El francés miró a su alrededor con aire inquieto; por fin, venciendo su vacilación, se quitó rápidamente el uniforme y cogió la camisa. No llevaba otra debajo de la guerrera; sólo el torso joven, flaco, desnudo, cubierto por un largo y floreado chaleco, al que la suciedad daba un color de manteca.

Como si temiera que se rieran a su costa, el francés se echó rápidamente la camisa sobre la cabeza.

— Te está un poco justa – dijo Platón tirando de ella.

Después de ponérsela, el francés examinó las costuras.

– No mires mucho, amigo. Aquí no tenemos taller ni útiles, y sin útiles no se puede hacer nada a la perfección – dijo Platón sonriendo, evidentemente satisfecho de su obra.

– Bien, gracias. ¿Le ha sobrado tela? – preguntó el francés.

– Te aconsejo que te la pongas sobre la piel – dijo Karataiev con el mismo aire de satisfacción-. Es mejor y más agradable.

– Gracias, gracias, pero ¿y el sobrante? – repitió sonriendo el francés.

Sacó un billete y se lo dio al ruso.

Pedro advirtió que Platón no quería comprender lo que le decía el francés, y le miraba sin mezclarse en la conversación. Karataiev cogió el dinero, dio las gracias y continuó admirando la prenda. El francés insistía en que le diera el sobrante de la tela, y rogó a Pedro que tradujera lo que decía.

– ¿Para qué quiere el sobrante, caramba? – exclamó entonces Platón -. En cambio, yo puedo hacerme un par de calcetines con esa tela. Pero ¡que Dios le bendiga!

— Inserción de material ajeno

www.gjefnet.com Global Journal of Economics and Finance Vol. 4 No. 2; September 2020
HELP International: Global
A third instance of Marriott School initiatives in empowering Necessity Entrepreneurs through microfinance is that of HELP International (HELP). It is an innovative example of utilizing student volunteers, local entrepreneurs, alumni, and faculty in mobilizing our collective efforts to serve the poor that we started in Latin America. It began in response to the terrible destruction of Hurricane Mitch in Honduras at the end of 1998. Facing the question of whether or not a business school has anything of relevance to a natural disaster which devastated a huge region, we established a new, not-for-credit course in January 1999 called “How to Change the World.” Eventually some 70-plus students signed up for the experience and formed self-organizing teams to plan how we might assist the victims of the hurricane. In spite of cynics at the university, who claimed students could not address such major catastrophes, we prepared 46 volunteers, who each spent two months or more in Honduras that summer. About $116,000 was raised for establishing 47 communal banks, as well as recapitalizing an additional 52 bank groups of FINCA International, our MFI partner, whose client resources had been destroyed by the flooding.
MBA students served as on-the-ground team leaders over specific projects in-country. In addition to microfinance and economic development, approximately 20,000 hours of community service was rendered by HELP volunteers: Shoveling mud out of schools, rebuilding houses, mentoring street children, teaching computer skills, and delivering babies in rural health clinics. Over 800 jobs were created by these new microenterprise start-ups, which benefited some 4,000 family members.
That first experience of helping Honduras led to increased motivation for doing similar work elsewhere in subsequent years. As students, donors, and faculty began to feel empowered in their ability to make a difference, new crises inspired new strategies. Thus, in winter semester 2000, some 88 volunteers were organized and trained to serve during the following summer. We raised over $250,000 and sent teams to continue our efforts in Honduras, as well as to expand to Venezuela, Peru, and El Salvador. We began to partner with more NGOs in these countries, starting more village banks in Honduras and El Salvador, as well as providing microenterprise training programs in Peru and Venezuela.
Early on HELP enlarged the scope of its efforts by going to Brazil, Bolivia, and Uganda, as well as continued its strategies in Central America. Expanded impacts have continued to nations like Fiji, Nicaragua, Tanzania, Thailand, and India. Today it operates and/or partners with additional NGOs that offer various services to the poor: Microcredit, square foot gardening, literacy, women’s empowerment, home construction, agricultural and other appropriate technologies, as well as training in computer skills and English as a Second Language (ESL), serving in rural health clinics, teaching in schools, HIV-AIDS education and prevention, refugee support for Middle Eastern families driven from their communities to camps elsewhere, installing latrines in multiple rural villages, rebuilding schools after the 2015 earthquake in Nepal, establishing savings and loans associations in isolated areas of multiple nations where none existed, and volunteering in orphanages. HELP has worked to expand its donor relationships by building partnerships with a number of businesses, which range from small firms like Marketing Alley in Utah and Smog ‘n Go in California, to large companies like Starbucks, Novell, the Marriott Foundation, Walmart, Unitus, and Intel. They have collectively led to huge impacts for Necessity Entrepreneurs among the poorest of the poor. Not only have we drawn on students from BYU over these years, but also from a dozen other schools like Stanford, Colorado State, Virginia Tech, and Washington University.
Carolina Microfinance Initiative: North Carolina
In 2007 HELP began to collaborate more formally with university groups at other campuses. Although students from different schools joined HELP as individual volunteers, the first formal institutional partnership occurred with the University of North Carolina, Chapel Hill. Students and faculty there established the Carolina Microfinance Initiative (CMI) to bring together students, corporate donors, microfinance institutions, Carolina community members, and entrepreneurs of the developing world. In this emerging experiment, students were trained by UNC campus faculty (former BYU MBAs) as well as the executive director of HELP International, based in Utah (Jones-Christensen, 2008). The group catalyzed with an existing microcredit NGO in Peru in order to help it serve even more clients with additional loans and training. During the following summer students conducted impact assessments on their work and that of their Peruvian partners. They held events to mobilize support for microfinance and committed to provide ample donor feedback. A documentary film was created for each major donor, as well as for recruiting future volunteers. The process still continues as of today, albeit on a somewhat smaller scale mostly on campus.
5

Con repentina expresión de tristeza y desánimo sacó de su alforja un trozo de tela y, sin mirar al francés, se lo entregó.

– ¡Uf! – exclamó Karataiev alejándose.

El francés examinó la tela, se quedó pensativo, miró a Pedro a los ojos y, como si leyera en ellos un reproche, se ruborizó y gritó:

– ¡Platocha, Platocha! Ten. Para ti.

Le puso la tela en las manos y se marchó.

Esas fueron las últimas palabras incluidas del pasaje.